--- Input Enclosed Below ---

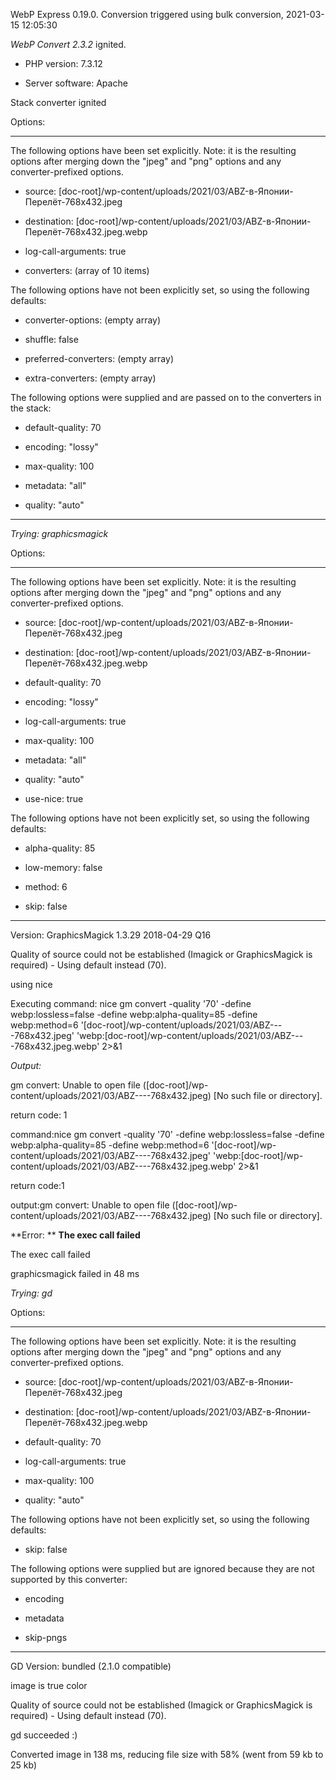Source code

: WebP Express 0.19.0. Conversion triggered using bulk conversion, 2021-03-15 12:05:30

*WebP Convert 2.3.2*  ignited.
- PHP version: 7.3.12
- Server software: Apache

Stack converter ignited

Options:
------------
The following options have been set explicitly. Note: it is the resulting options after merging down the "jpeg" and "png" options and any converter-prefixed options.
- source: [doc-root]/wp-content/uploads/2021/03/ABZ-в-Японии-Перелёт-768x432.jpeg
- destination: [doc-root]/wp-content/uploads/2021/03/ABZ-в-Японии-Перелёт-768x432.jpeg.webp
- log-call-arguments: true
- converters: (array of 10 items)

The following options have not been explicitly set, so using the following defaults:
- converter-options: (empty array)
- shuffle: false
- preferred-converters: (empty array)
- extra-converters: (empty array)

The following options were supplied and are passed on to the converters in the stack:
- default-quality: 70
- encoding: "lossy"
- max-quality: 100
- metadata: "all"
- quality: "auto"
------------


*Trying: graphicsmagick* 

Options:
------------
The following options have been set explicitly. Note: it is the resulting options after merging down the "jpeg" and "png" options and any converter-prefixed options.
- source: [doc-root]/wp-content/uploads/2021/03/ABZ-в-Японии-Перелёт-768x432.jpeg
- destination: [doc-root]/wp-content/uploads/2021/03/ABZ-в-Японии-Перелёт-768x432.jpeg.webp
- default-quality: 70
- encoding: "lossy"
- log-call-arguments: true
- max-quality: 100
- metadata: "all"
- quality: "auto"
- use-nice: true

The following options have not been explicitly set, so using the following defaults:
- alpha-quality: 85
- low-memory: false
- method: 6
- skip: false
------------

Version: GraphicsMagick 1.3.29 2018-04-29 Q16 
Quality of source could not be established (Imagick or GraphicsMagick is required) - Using default instead (70).
using nice
Executing command: nice gm convert -quality '70' -define webp:lossless=false -define webp:alpha-quality=85 -define webp:method=6 '[doc-root]/wp-content/uploads/2021/03/ABZ----768x432.jpeg' 'webp:[doc-root]/wp-content/uploads/2021/03/ABZ----768x432.jpeg.webp' 2>&1

*Output:* 
gm convert: Unable to open file ([doc-root]/wp-content/uploads/2021/03/ABZ----768x432.jpeg) [No such file or directory].

return code: 1
command:nice gm convert -quality '70' -define webp:lossless=false -define webp:alpha-quality=85 -define webp:method=6 '[doc-root]/wp-content/uploads/2021/03/ABZ----768x432.jpeg' 'webp:[doc-root]/wp-content/uploads/2021/03/ABZ----768x432.jpeg.webp' 2>&1
return code:1
output:gm convert: Unable to open file ([doc-root]/wp-content/uploads/2021/03/ABZ----768x432.jpeg) [No such file or directory].

**Error: ** **The exec call failed** 
The exec call failed
graphicsmagick failed in 48 ms

*Trying: gd* 

Options:
------------
The following options have been set explicitly. Note: it is the resulting options after merging down the "jpeg" and "png" options and any converter-prefixed options.
- source: [doc-root]/wp-content/uploads/2021/03/ABZ-в-Японии-Перелёт-768x432.jpeg
- destination: [doc-root]/wp-content/uploads/2021/03/ABZ-в-Японии-Перелёт-768x432.jpeg.webp
- default-quality: 70
- log-call-arguments: true
- max-quality: 100
- quality: "auto"

The following options have not been explicitly set, so using the following defaults:
- skip: false

The following options were supplied but are ignored because they are not supported by this converter:
- encoding
- metadata
- skip-pngs
------------

GD Version: bundled (2.1.0 compatible)
image is true color
Quality of source could not be established (Imagick or GraphicsMagick is required) - Using default instead (70).
gd succeeded :)

Converted image in 138 ms, reducing file size with 58% (went from 59 kb to 25 kb)


--- End of Enclosed Input ---

> [Task description]:
Would you write out each entry word for word and omit the images?

> [Written answer]:
Source code

: WebP Express 0.19.0. Conversion triggered using bulk conversion, 2021-03-15 12:05:30

*WebP Convert 2.3.2*  ignited.
- PHP version: 7.3.12
- Server software: Apache

Stack converter ignited

Options:
------------
The following options have been set explicitly. Note: it is the resulting options after merging down the "jpeg" and "png" options and any converter-prefixed options.
- source: [doc-root]/wp-content/uploads/2021/03/ABZ-в-Японии-Перелёт-768x432.jpeg
- destination: [doc-root]/wp-content/uploads/2021/03/ABZ-в-Японии-Перелёт-768x432.jpeg.webp
- log-call-arguments: true
- converters: (array of 10 items)

The following options have not been explicitly set, so using the following defaults:
- converter-options: (empty array)
- shuffle: false
- preferred-converters: (empty array)
- extra-converters: (empty array)

The following options were supplied and are passed on to the converters in the stack:
- default-quality: 70
- encoding: "lossy"
- max-quality: 100
- metadata: "all"
- quality: "auto"
------------


*Trying: graphicsmagick* 

Options:
------------
The following options have been set explicitly. Note: it is the resulting options after merging down the "jpeg" and "png" options and any converter-prefixed options.
- source: [doc-root]/wp-content/uploads/2021/03/ABZ-в-Японии-Перелёт-768x432.jpeg
- destination: [doc-root]/wp-content/uploads/2021/03/ABZ-в-Японии-Перелёт-768x432.jpeg.webp
- default-quality: 70
- encoding: "lossy"
- log-call-arguments: true
- max-quality: 100
- metadata: "all"
- quality: "auto"
- use-nice: true

The following options have not been explicitly set, so using the following defaults:
- alpha-quality: 85
- low-memory: false
- method: 6
- skip: false
------------

Version: GraphicsMagick 1.3.29 2018-04-29 Q16 
Quality of source could not be established (Imagick or GraphicsMagick is required) - Using default instead (70).
using nice
Executing command: nice gm convert -quality '70' -define webp:lossless=false -define webp:alpha-quality=85 -define webp:method=6 '[doc-root]/wp-content/uploads/2021/03/ABZ----768x432.jpeg' 'webp:[doc-root]/wp-content/uploads/2021/03/ABZ----768x432.jpeg.webp' 2>&1

*Output:* 
gm convert: Unable to open file ([doc-root]/wp-content/uploads/2021/03/ABZ----768x432.jpeg) [No such file or directory].

return code: 1
command:nice gm convert -quality '70' -define webp:lossless=false -define webp:alpha-quality=85 -define webp:method=6 '[doc-root]/wp-content/uploads/2021/03/ABZ----768x432.jpeg' 'webp:[doc-root]/wp-content/uploads/2021/03/ABZ----768x432.jpeg.webp' 2>&1
return code:1
output:gm convert: Unable to open file ([doc-root]/wp-content/uploads/2021/03/ABZ----768x432.jpeg) [No such file or directory].

**Error: ** **The exec call failed** 
The exec call failed
graphicsmagick failed in 48 ms

*Trying: gd* 

Options:
------------
The following options have been set explicitly. Note: it is the resulting options after merging down the "jpeg" and "png" options and any converter-prefixed options.
- source: [doc-root]/wp-content/uploads/2021/03/ABZ-в-Японии-Перелёт-768x432.jpeg
- destination: [doc-root]/wp-content/uploads/2021/03/ABZ-в-Японии-Перелёт-768x432.jpeg.webp
- default-quality: 70
- log-call-arguments: true
- max-quality: 100
- quality: "auto"

The following options have not been explicitly set, so using the following defaults:
- skip: false

The following options were supplied but are ignored because they are not supported by this converter:
- encoding
- metadata
- skip-pngs
------------

GD Version: bundled (2.1.0 compatible)
image is true color
Quality of source could not be established (Imagick or GraphicsMagick is required) - Using default instead (70).
gd succeeded :)

Converted image in 138 ms, reducing file size with 58% (went from 59 kb to 25 kb)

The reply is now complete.